1. The preparation method of the high connectivity microporous wall air pocket bionic polyvinyl alcohol structure body containing the composite layer is characterized by comprising the following steps:

(1) Uniformly stirring at a high speed with a rotation speed of 10000rpm to mix polyvinyl alcohol with a number average molecular weight of 5000 and glutaraldehyde short-chain water-soluble crosslinkable oligomer with a molecular weight of 50-3000 according to a mass ratio of 2:1, and uniformly dispersing to form a polyvinyl alcohol mixed solution;

(2) Introducing clean air into the polyvinyl alcohol mixed solution, and preparing the micro-bubble polyvinyl alcohol mixed solution by controlling the aperture of a micro-air flow splitting module, wherein the introducing flow speed of the clean air is 30-150cm/min, the aperture of the micro-air flow splitting module is 100 mu m, 500 mu m and 750 mu m respectively, the spacing distance of the three micro-air flow splitting modules is 1-10cm, the micro-air flow splitting modules are distributed in a ring shape, and the micro-air flow splitting modules are mixed by using 5000-20000rpm after the air flow is introduced;

(3) Dropwise adding a sulfuric acid solution into the micro-bubble polyvinyl alcohol mixed solution to prepare a low-density cross-linked soft hydrocolloid cavitation-containing supporting structure;

(4) The low-density crosslinked soft water gel air cavity supporting structure body adopts a split-flow micro-airflow decompression method to prepare a microporous wall air cavity supporting structure body, and the pressure is 200-1000psi;

(5) Adding a composite reinforcing agent into the microporous wall air cavity supporting structure body to prepare a microporous wall air cavity bionic reinforcing interpenetrating network polymer structure body containing a high-connectivity composite layer;

(6) And (3) introducing active oxygen fluid into the high-communication composite layer-containing microporous wall cavitation bionic enhanced interpenetrating network polymer structure to obtain a finished product.
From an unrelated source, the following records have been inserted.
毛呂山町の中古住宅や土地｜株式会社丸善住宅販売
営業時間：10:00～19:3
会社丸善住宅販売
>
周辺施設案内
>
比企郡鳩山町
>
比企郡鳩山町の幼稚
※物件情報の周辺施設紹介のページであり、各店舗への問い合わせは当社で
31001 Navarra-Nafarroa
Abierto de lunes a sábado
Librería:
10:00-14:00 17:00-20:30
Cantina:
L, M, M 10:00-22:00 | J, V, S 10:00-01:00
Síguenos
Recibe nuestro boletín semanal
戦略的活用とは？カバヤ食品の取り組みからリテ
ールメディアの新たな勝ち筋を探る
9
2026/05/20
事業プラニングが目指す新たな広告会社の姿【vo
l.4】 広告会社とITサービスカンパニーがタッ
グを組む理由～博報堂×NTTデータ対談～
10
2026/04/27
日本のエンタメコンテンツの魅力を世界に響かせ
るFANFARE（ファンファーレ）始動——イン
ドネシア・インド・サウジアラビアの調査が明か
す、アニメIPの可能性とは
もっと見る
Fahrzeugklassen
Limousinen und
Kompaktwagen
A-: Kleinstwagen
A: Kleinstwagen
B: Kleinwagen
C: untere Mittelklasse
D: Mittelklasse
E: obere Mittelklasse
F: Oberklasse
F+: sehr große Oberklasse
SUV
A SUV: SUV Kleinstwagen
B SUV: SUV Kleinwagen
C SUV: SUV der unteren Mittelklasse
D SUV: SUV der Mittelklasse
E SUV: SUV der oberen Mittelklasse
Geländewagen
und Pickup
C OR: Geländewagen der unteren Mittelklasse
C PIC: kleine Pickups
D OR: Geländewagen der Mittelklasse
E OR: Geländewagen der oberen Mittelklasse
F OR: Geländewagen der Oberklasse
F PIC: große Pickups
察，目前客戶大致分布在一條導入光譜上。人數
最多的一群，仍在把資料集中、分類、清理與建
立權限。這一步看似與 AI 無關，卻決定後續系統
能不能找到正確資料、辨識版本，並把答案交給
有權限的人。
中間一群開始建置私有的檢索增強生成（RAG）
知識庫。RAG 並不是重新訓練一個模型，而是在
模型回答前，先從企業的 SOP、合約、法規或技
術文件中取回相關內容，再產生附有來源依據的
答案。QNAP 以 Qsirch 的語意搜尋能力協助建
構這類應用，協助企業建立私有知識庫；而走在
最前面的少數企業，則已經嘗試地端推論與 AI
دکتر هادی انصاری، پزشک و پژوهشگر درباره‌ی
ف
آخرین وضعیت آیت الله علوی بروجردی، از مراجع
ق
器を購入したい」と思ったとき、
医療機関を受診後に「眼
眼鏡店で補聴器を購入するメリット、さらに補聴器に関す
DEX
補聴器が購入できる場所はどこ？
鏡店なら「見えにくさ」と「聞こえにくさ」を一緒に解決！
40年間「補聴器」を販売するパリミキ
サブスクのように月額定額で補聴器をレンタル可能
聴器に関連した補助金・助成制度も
2. The method for preparing the composite layer-containing high-connectivity microporous wall air pocket bionic polyvinyl alcohol structure according to claim 1, wherein in the step (3), the mass concentration of the sulfuric acid solution is 1-5%, and the use amount is 1-2% of the mass of the micro-bubble polyvinyl alcohol mixed solution.
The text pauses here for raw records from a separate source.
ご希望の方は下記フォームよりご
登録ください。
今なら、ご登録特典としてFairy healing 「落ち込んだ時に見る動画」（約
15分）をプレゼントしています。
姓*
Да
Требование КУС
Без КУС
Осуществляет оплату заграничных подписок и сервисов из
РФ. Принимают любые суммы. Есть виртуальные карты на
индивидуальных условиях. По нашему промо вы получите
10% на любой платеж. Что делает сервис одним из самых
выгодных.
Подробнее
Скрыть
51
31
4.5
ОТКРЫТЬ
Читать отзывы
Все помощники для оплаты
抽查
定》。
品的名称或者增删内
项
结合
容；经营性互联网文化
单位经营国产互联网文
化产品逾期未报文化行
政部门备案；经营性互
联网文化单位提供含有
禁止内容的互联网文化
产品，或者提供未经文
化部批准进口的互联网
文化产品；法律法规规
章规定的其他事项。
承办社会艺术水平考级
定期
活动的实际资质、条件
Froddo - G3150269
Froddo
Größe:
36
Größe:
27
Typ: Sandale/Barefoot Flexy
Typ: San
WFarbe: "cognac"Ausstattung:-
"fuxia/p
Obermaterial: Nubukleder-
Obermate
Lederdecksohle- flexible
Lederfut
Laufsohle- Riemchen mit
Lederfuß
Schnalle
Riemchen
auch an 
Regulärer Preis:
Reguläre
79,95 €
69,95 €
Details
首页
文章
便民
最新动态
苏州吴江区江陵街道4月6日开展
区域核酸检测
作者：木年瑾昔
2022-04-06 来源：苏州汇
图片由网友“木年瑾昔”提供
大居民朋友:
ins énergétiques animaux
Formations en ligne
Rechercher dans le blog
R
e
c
3. The preparation method of the composite layer-containing high-connectivity microporous wall air pocket bionic polyvinyl alcohol structure body is characterized in that the composite enhancer is a mixed aqueous solution of glycerol and glutaraldehyde, the mass concentration of the mixed aqueous solution of glycerol and glutaraldehyde is 1-5%, and the mass ratio of the glycerol to the glutaraldehyde is 1:1-10.

4. The method for preparing the composite layer-containing high-connectivity microporous wall cavitation bionic polyvinyl alcohol structure according to claim 1, wherein in the step (6), the active oxygen fluid is an ozone solution or a hydrogen peroxide water solution or a high-oxygen-content solution, and the concentration is 1000-5000ppm.